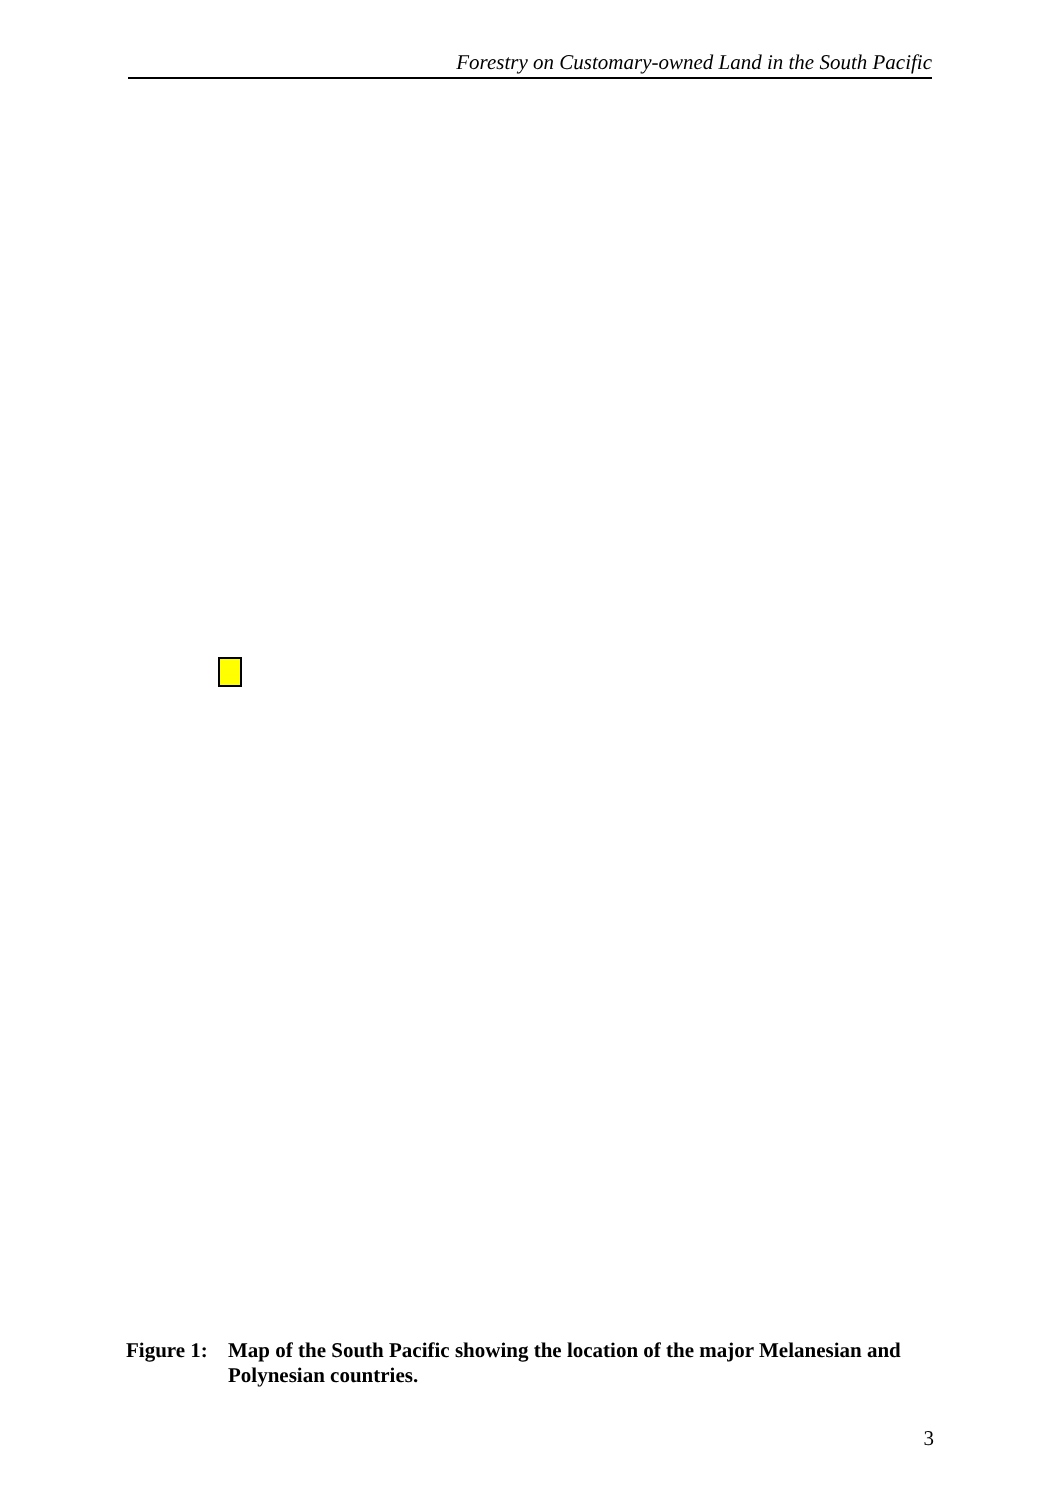Forestry on Customary-owned Land in the South Pacific
Figure 1: Map of the South Pacific showing the location of the major Melanesian and Polynesian countries.
3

▶ **What to produce**
Every line of the data is to be transcribed exactly, and no picture is to be included.

▶ **Response for this exercise**
Forestry on Customary-owned Land in the South Pacific
Figure 1: Map of the South Pacific showing the location of the major Melanesian and Polynesian countries.
3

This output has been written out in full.